Exercise task
Rewrite the data below, substituting "Thursday" for every occurrence of "Friday" and leaving everything else unchanged. Omit the pictures from your output.

Dataset items:
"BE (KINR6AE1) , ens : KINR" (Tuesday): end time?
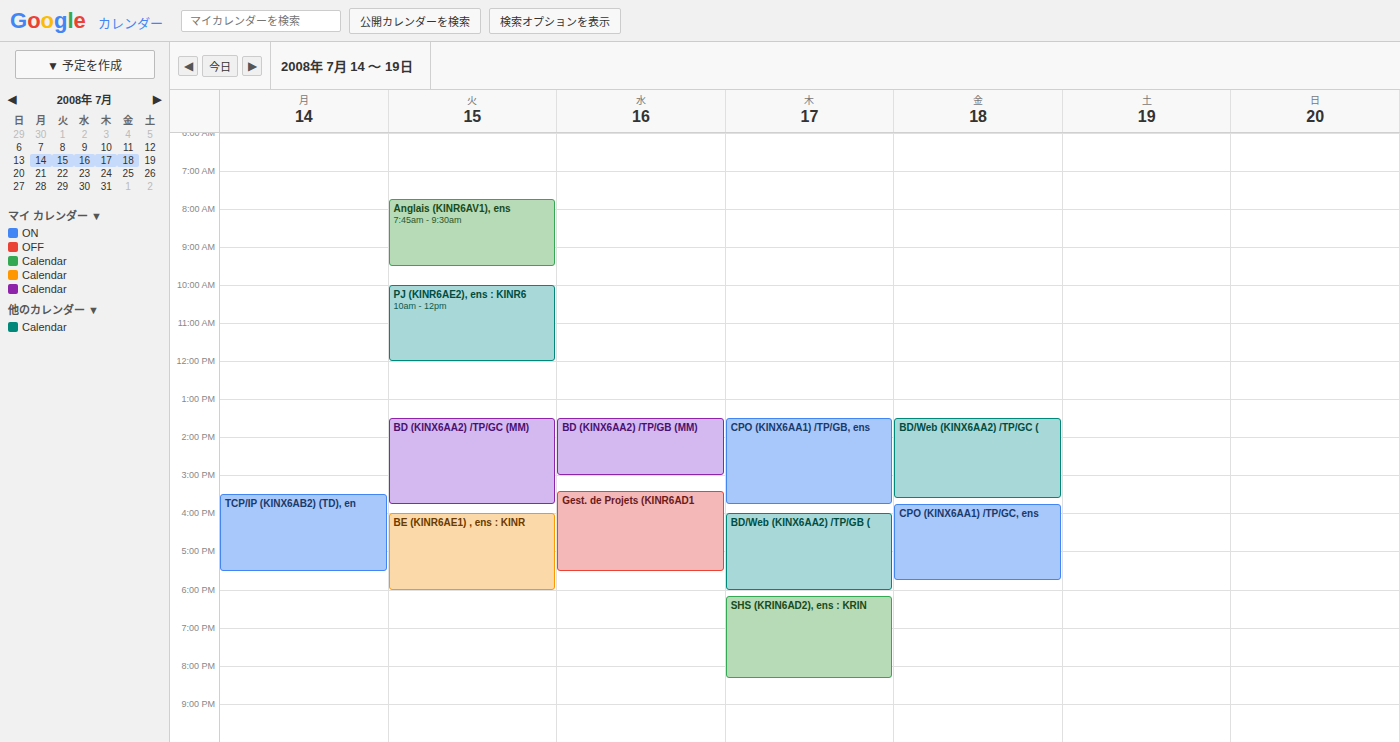
18:00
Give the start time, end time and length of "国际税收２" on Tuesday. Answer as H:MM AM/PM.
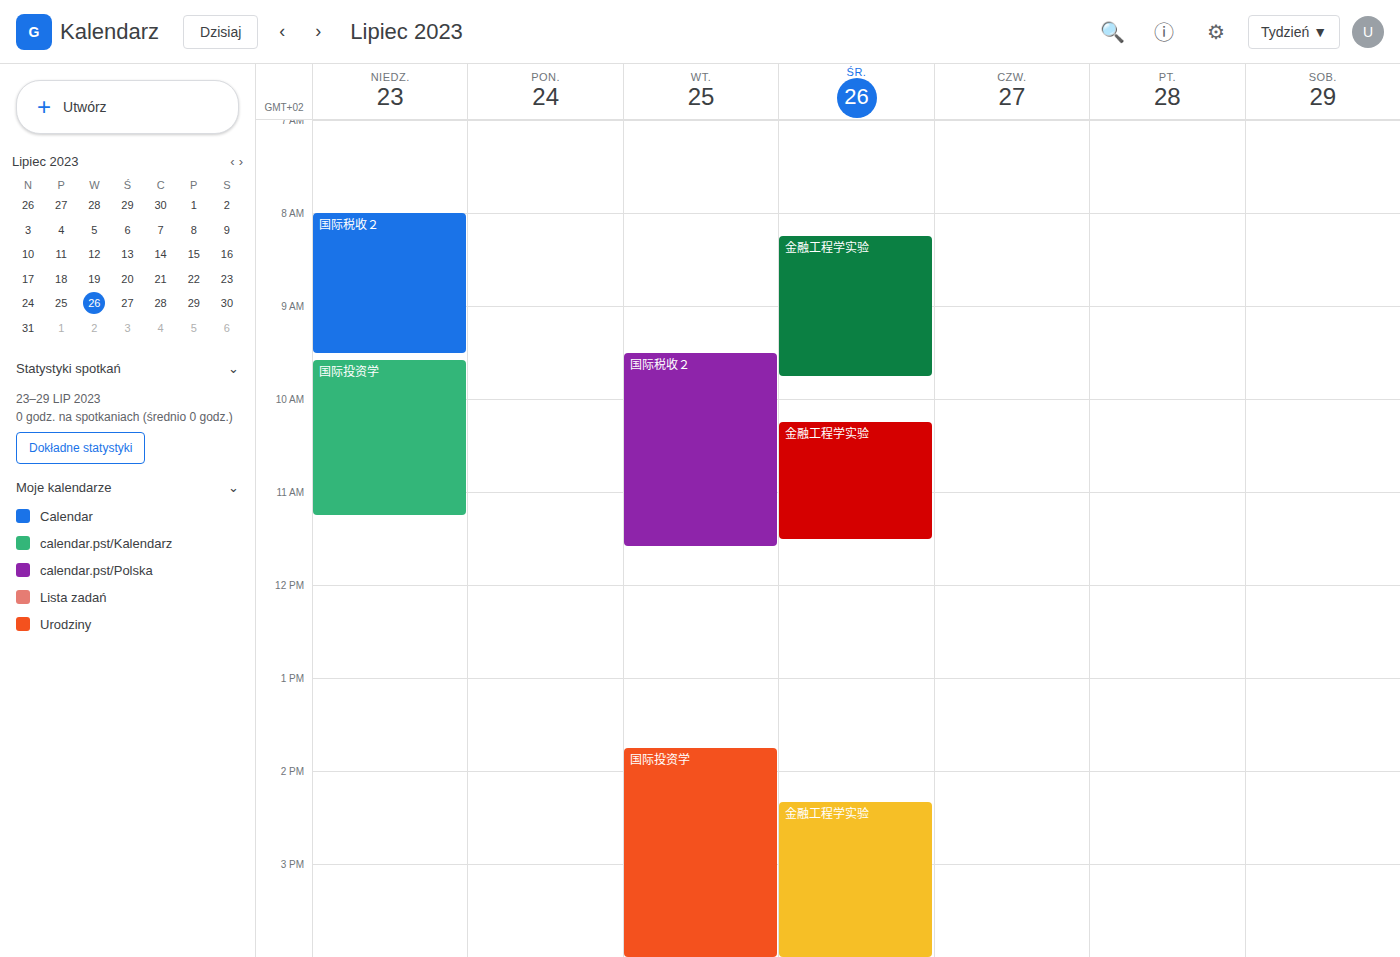
9:30 AM to 11:35 AM, 2 hours 5 minutes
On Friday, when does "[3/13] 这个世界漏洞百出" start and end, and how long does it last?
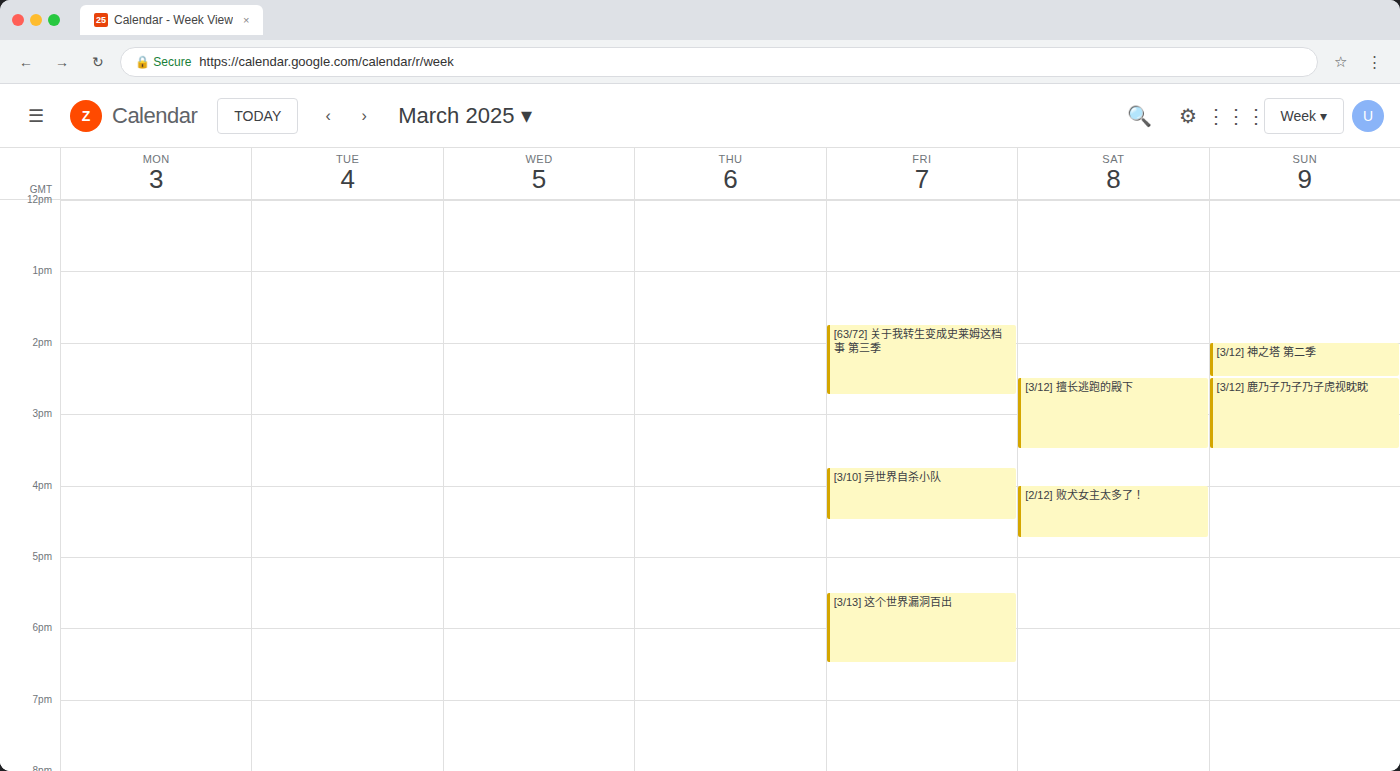
17:30 to 18:30, 1 hour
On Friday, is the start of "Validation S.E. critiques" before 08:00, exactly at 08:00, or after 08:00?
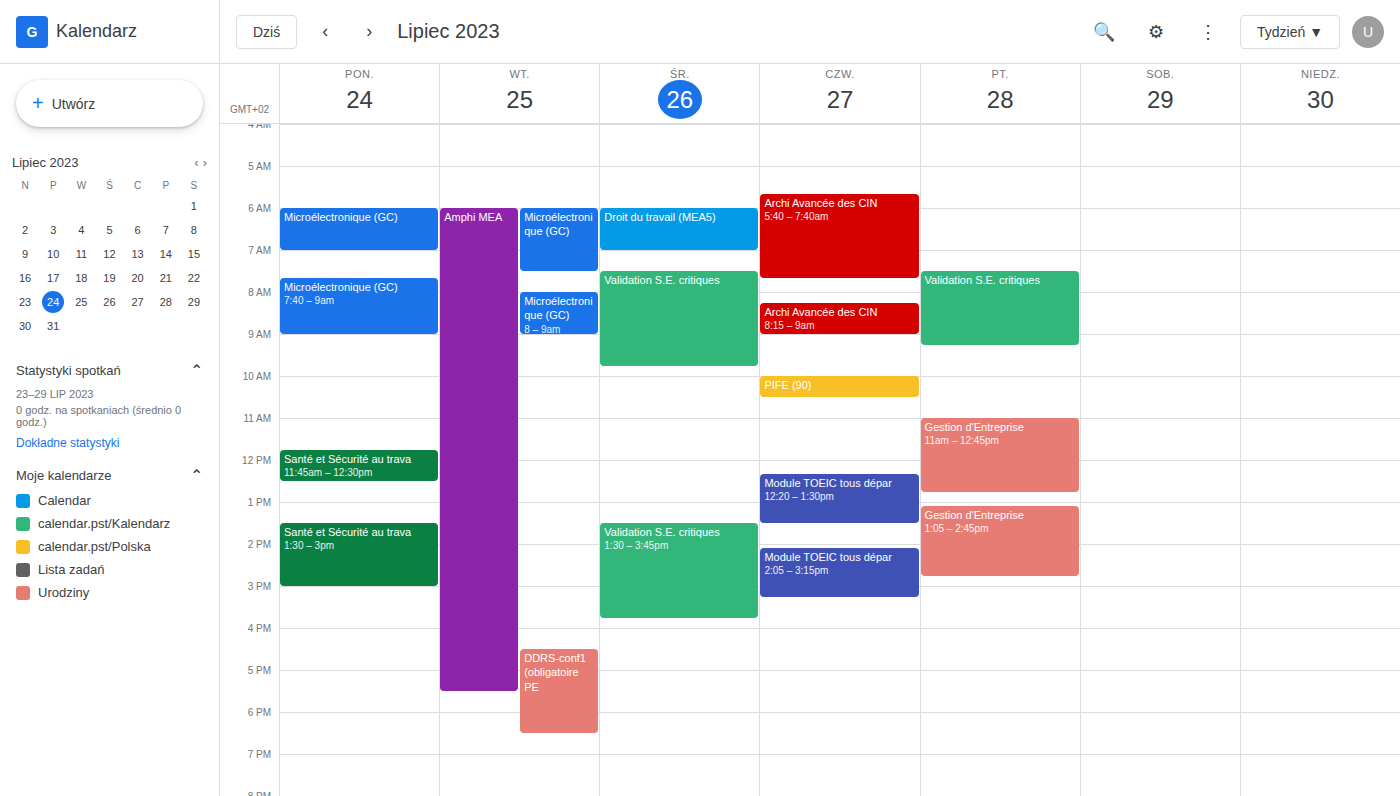
07:30 -- before 08:00, 30 minutes above the 08:00 line.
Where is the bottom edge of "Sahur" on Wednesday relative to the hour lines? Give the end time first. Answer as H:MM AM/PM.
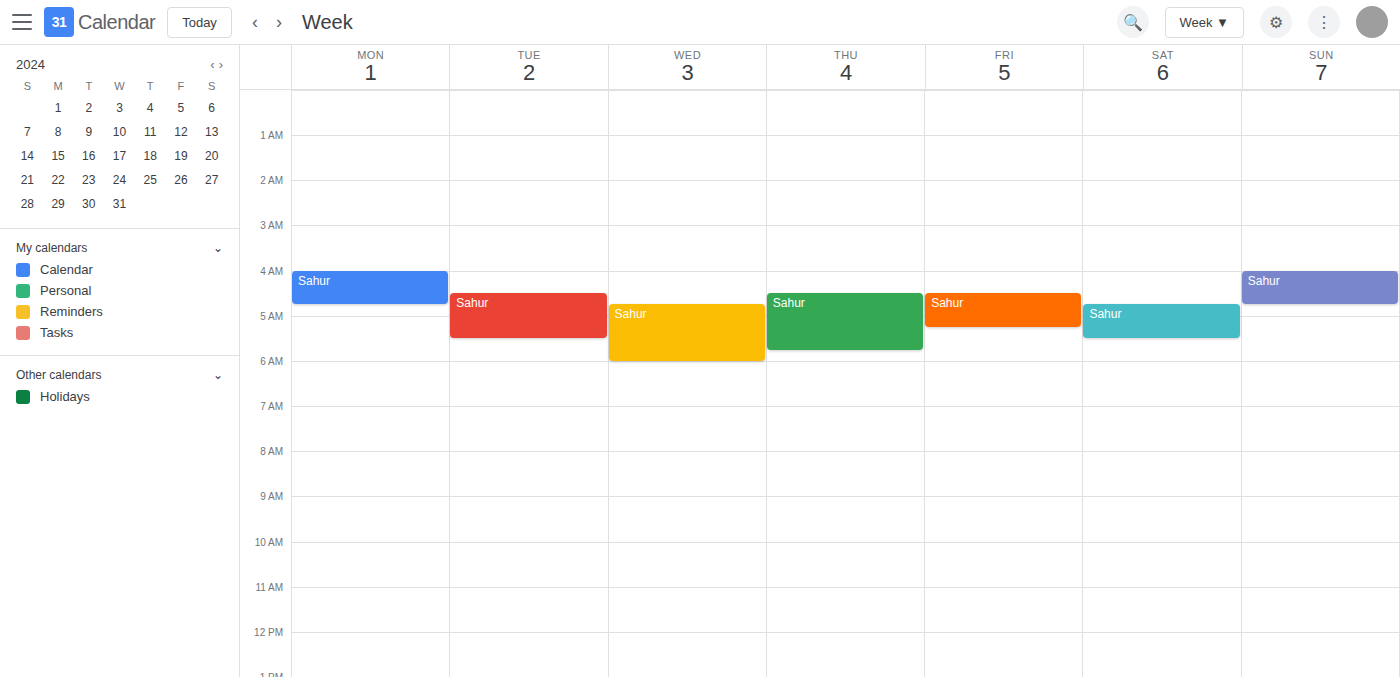
6:00 AM -- exactly on the 6 AM line.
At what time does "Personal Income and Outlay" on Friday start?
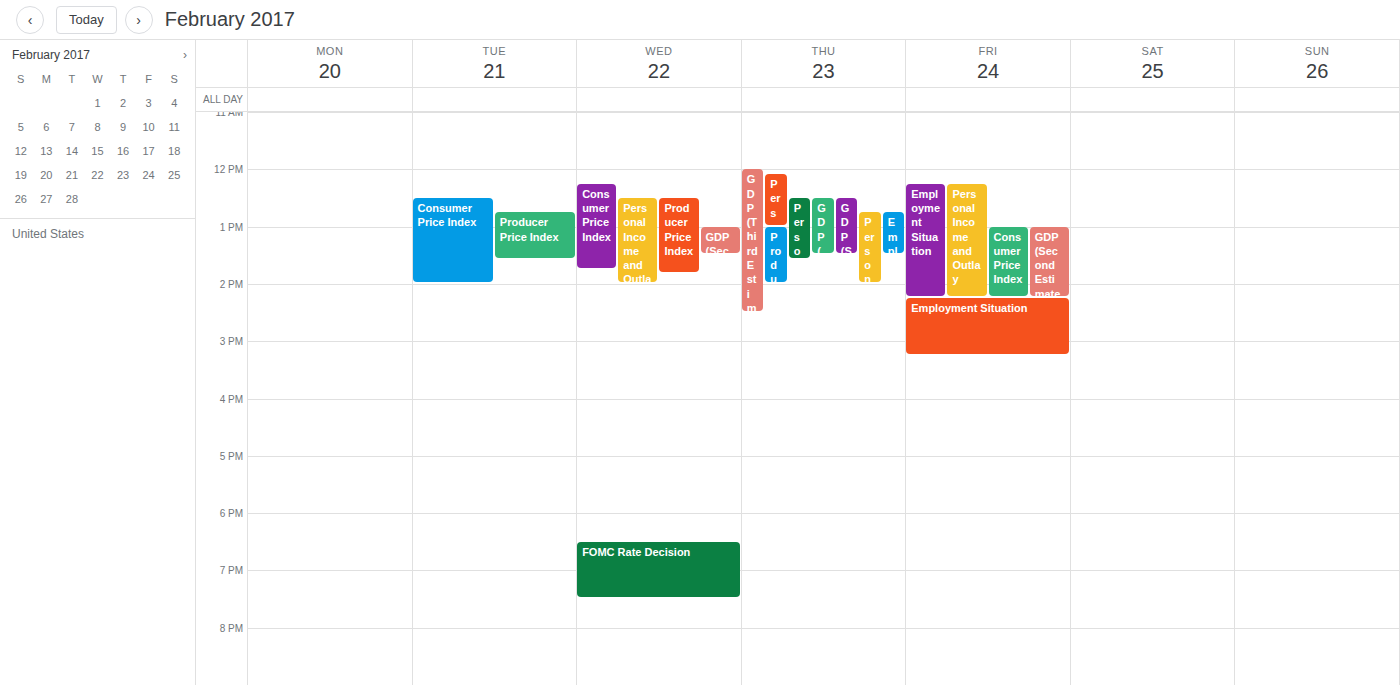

Task response
"BE (KINR6AE1) , ens : KINR" (Tuesday): end time?
18:00
Give the start time, end time and length of "国际税收２" on Tuesday. Answer as H:MM AM/PM.
9:30 AM to 11:35 AM, 2 hours 5 minutes
On Thursday, when does "[3/13] 这个世界漏洞百出" start and end, and how long does it last?
17:30 to 18:30, 1 hour
On Thursday, is the start of "Validation S.E. critiques" before 08:00, exactly at 08:00, or after 08:00?
07:30 -- before 08:00, 30 minutes above the 08:00 line.
Where is the bottom edge of "Sahur" on Wednesday relative to the hour lines? Give the end time first. Answer as H:MM AM/PM.
6:00 AM -- exactly on the 6 AM line.
At what time does "Personal Income and Outlay" on Thursday start?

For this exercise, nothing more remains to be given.